Second, the verb for “was” in Philippians 2:5 isn’t really there in the Greek, making it unclear which verb to assume: “Let the same mind be in you that [was] [you have] in Christ Jesus … ” We may be exhorted to look back at Christ Jesus’ mind or we may possess the mind of Christ Jesus by virtue of our baptism. Another possibility is that we assume both translations would be accurate? The mind, the orientation, the way of being that was in Christ Jesus, is now in the body of Christ, the church. This is a startling assertion, and it compels us to measure up or at least interrogate our priorities. Churches and judicatories continually urge congregations to be “in mission,” to reach out, to advocate and care for the voiceless and powerless. If we do this outreach as persons who are manipulating the political realities of our age, is that the same manner of outreach that is meant to having the mind that was in Christ? This is what I mean by measuring. It is a plumb line, a yard stick, a means for holding a vision that can guide us as does the Good Shepherd’s rod and staff of Psalm 23. It is a measure, even, that can comfort us.
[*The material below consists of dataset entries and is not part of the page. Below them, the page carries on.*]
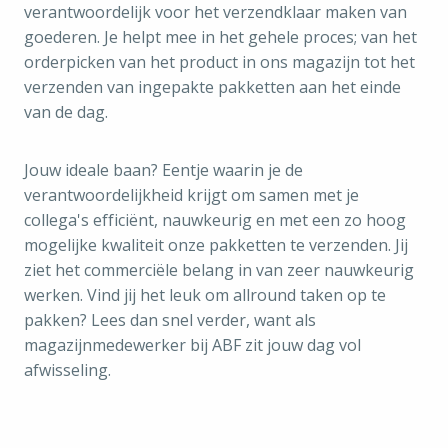
verantwoordelijk voor het verzendklaar maken van
goederen. Je helpt mee in het gehele proces; van het
orderpicken van het product in ons magazijn tot het
verzenden van ingepakte pakketten aan het einde
van de dag.
Jouw ideale baan? Eentje waarin je de
verantwoordelijkheid krijgt om samen met je
collega's efficiënt, nauwkeurig en met een zo hoog
mogelijke kwaliteit onze pakketten te verzenden. Jij
ziet het commerciële belang in van zeer nauwkeurig
werken. Vind jij het leuk om allround taken op te
pakken? Lees dan snel verder, want als
magazijnmedewerker bij ABF zit jouw dag vol
afwisseling.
Finally, we are challenged by the humility of the one who emptied himself not to “lord it” over others even in the admonition from Paul that this highly exalted name deserves every tongue to confess it. As Christian history has repeatedly and shamefully shown, such honor easily turns into coercion and violence. We have enough of that in our world. The cry of this letter is for a unity among all people: “every knee should bend … ” But it is not the job of believers to fixate on making people of other faiths come over to “our side.” Rather, it is the highly exalted one who will, by God’s power, become known and welcomed. When the church takes God’s place, disaster follows.
Our world is not crying out for more intolerance but for greater mercy and loving kindness. We require a re-hearing of what has sounded like a charge to the church so that we hear in it the promise that in God’s time, in God’s reign (which is already here in our midst), there will be (and is!) unity of purpose and vision.
Notes:
1 Fred B. Craddock, Philippians (Atlanta: John Knox Press, 1985), 43.